I actually like my current team a lot. We’re short-staffed like everyone else, but the people are supportive, my manager fights for us, and I’ve got flexibility when life happens (sick kid, school event, whatever). That’s worth a lot more to me right now than an extra $18k that would mostly go to taxes, daycare overtime, and eating out because I’m never home to cook.
I countered asking if they’d do fully remote from day one with maybe 1-2 onsite days a month, but they wouldn’t budge. So I politely declined and felt weirdly relieved the second I sent the email.
The other time was earlier in my career. I turned down a retail management gig that would’ve paid more but locked me into 50-60 hour weeks with every other weekend. No regrets on that one either. It’s funny because both times friends were like “are you crazy?!” but a year later I’m still happy with the choices. Sometimes the “tempting” part is just shiny numbers that don’t line up with what actually makes your life better.
Have you ever walked away from something that looked great on the surface? What tipped the scale for you?
Pro
Thanks for sharing your experience. I have similar experience to yours, I turned down due to travel and flexibility. I have to be on site full time and its was 4 hrs travel everyday. I have a young kid which I prefer to spend more time with them than commuting. Our org is going through a restructure and that didn’t even tempt me to accept it.
I turned down a 30% increase last year. The job was located in another city about an hour away. I drove to multiple interviews and realized that it'd ultimately be way too much commute time, and there was no easy way for me to relocate. It was painful saying no to that money, but I know the lifestyle cost would not have been worth it in the long run.
Pro
Very hard decision! 30% is massive! I personally had to turn down interviews for the same reason, sometimes life style and family responsibilities doesn't let us to be more adventurous like when we were young.
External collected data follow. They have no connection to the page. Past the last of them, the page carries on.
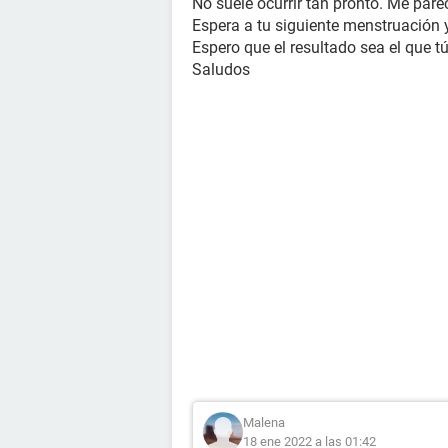
No suele ocurrir tan pronto. Me pare
Espera a tu siguiente menstruación 
Espero que el resultado sea el que tú
Saludos
Malena
18 ene 2022 a las 01:42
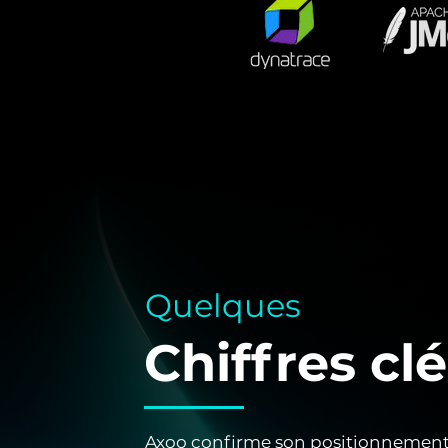
Quelques
Chiffres cl
Axoo confirme son positionnement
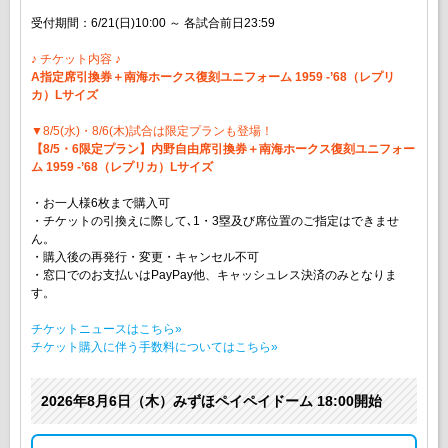
受付期間：6/21(日)10:00 ～ 各試合前日23:59
♪ チケット内容 ♪
A指定席引換券＋南海ホークス復刻ユニフォーム 1959 -’68（レプリ
カ）Lサイズ
▼8/5(水)・8/6(木)試合は限定プランも登場！
【8/5・6限定プラン】内野自由席引換券＋南海ホークス復刻ユニフォー
ム 1959 -’68（レプリカ）Lサイズ
・お一人様6枚まで購入可
・チケットの引換えに際して､1・3塁及び席位置のご指定はできませ
ん。
・購入後の再発行・変更・キャンセル不可
・窓口でのお支払いはPayPay他、キャッシュレス決済のみとなりま
す。
チケットニュースはこちら»
チケット購入に伴う手数料についてはこちら»
2026年8月6日（木）みずほペイペイドーム 18:00開始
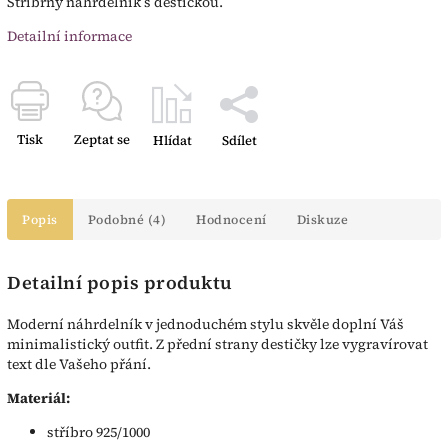
Stříbrný náhrdelník s destičkou.
Detailní informace
Tisk
Zeptat se
Hlídat
Sdílet
Popis
Podobné (4)
Hodnocení
Diskuze
Detailní popis produktu
Moderní náhrdelník v jednoduchém stylu skvěle doplní Váš
minimalistický outfit. Z přední strany destičky lze vygravírovat
text dle Vašeho přání.
Materiál:
stříbro 925/1000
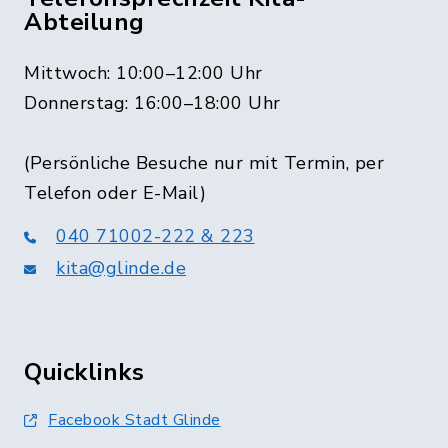
Abteilung
Mittwoch: 10:00–12:00 Uhr
Donnerstag: 16:00–18:00 Uhr
(Persönliche Besuche nur mit Termin, per
Telefon oder E-Mail)
040 71002-222 & 223
kita@glinde.de
Quicklinks
Facebook Stadt Glinde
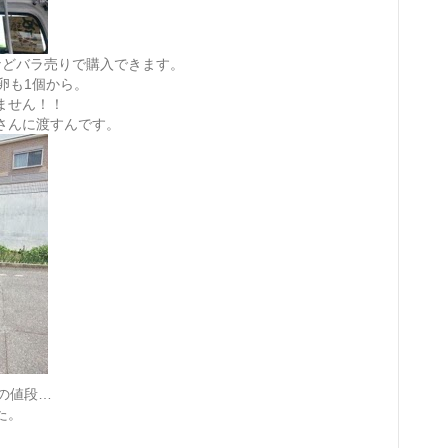
などバラ売りで購入できます。
卵も1個から。
ません！！
さんに渡すんです。
の値段…
た。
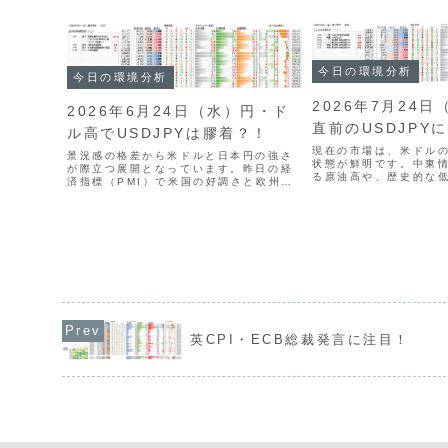
今日の環境分析
今日の環境分析
2026年7月24日
2026年6月24日（水）円・ド
直前のUSDJPY
ル高でUSDJPYは膠着？！
現在の市場は、米ドル
景況感の格差から米ドルと日本円の強さ
状態が鮮明です。中東
が際立つ展開となっています。昨日の経
る原油高や、歴史的な
済指標（PMI）で米国の好調さと欧州の
国の失業保険申請件数
減速が鮮明になったことでドル買いが優
上昇し、全面的なドル
勢となり、円も株安を背景に買われてい
した。USDJPYは16
ますが、双方とも強いためドル円は膠着
ていますが、円買い...
状態にあります。本日の...
英CPI・ECB総裁発言に注目！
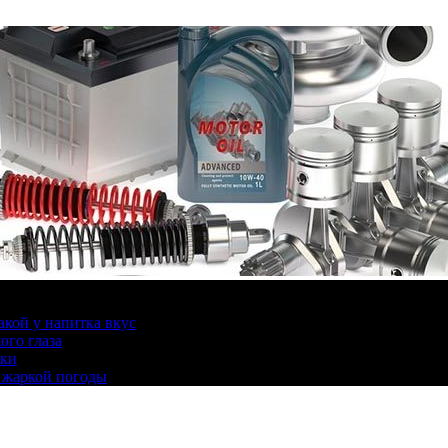
какой у напитка вкус
ого глаза
ики
 жаркой погоды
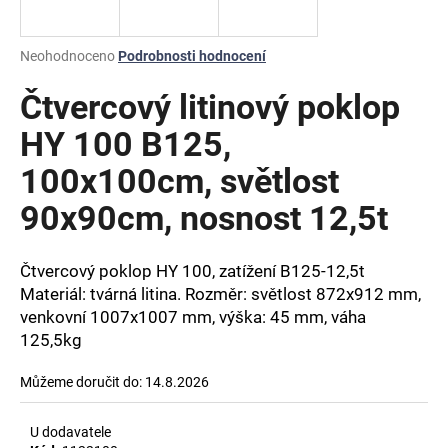
a
j
Průměrné
Neohodnoceno
Podrobnosti hodnocení
í
hodnocení
produktu
Čtvercový litinový poklop
t
je
?
0,0
HY 100 B125,
z
100x100cm, světlost
5
hvězdiček.
90x90cm, nosnost 12,5t
HLEDAT
Čtvercový poklop HY 100, zatížení B125-12,5t
Materiál: tvárná litina. Rozměr: světlost 872x912 mm,
venkovní 1007x1007 mm, výška: 45 mm, váha
D
o
125,5kg
p
o
Můžeme doručit do:
14.8.2026
r
u
U dodavatele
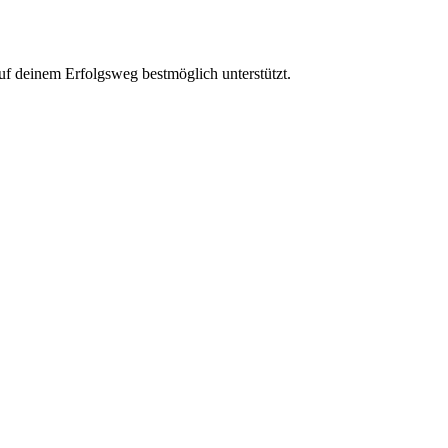
uf deinem Erfolgsweg bestmöglich unterstützt.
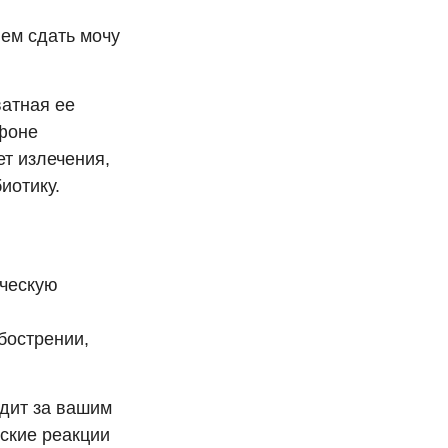
ем сдать мочу
ватная ее
фоне
ет излечения,
иотику.
ическую
бострении,
едит за вашим
ские реакции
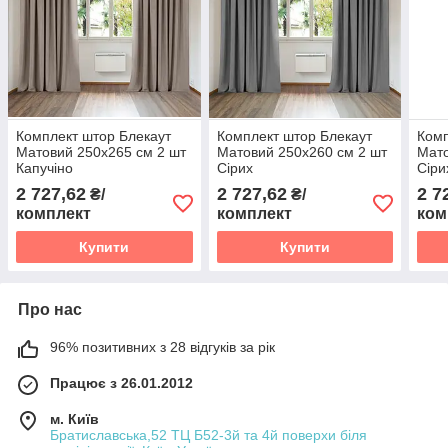
Комплект штор Блекаут
Комплект штор Блекаут
Комп
Матовий 250х265 см 2 шт
Матовий 250х260 см 2 шт
Мато
Капучіно
Сірих
Сіри
2 727,62
2 727,62
2 7
₴/
₴/
комплект
комплект
ком
Купити
Купити
Про нас
96% позитивних з 28 відгуків за рік
Працює з 26.01.2012
м. Київ
Братиславська,52 ТЦ Б52-3й та 4й поверхи біля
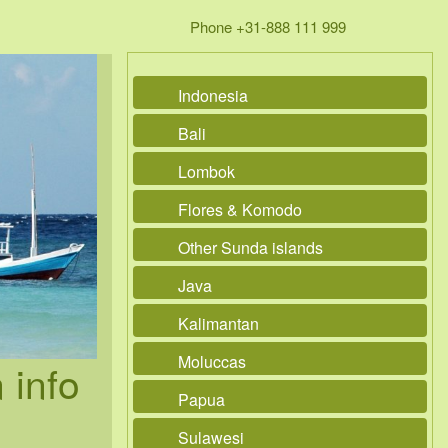
Phone +31-888 111 999
Indonesia
Bali
Lombok
Flores & Komodo
Other Sunda islands
Java
Kalimantan
Moluccas
 info
Papua
Sulawesi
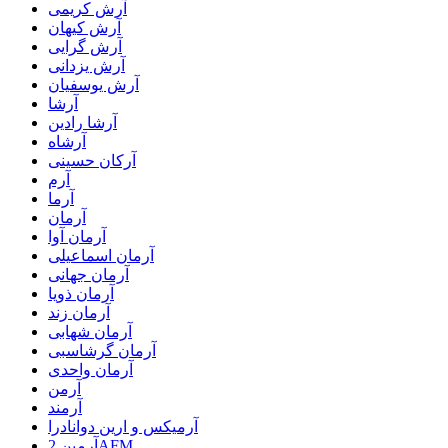
آرش کریمی
آرش کیهان
آرش گرایی
آرش یزدانی
آرش یوسفیان
آرشا
آرشا رادین
آرشاه
آرکان حسینی
آرم
آرما
آرمان
آرمان آوا
آرمان اسماعیلی
آرمان جهانی
آرمان ذویا
آرمان زند
آرمان شهابی
آرمان گرشاسبی
آرمان واحدی
آرمن
آرمند
آرمیکس و ارین دوانادرا
آرمین 2AFM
I hope you current job is well and you managed to get over that missed pay raise.
Pro
I did few years ago and main reason was that I found out another friend of mine has worked with the person who was going to my line manager and she left her job because of the management so I thought very carefully and declined the offer.
Pro
Wow! I call this lucky scape! If you didn't know you had to suffer and find another job.
Pro
Indeed! It was lucky scape and I am still so pleased for my decision.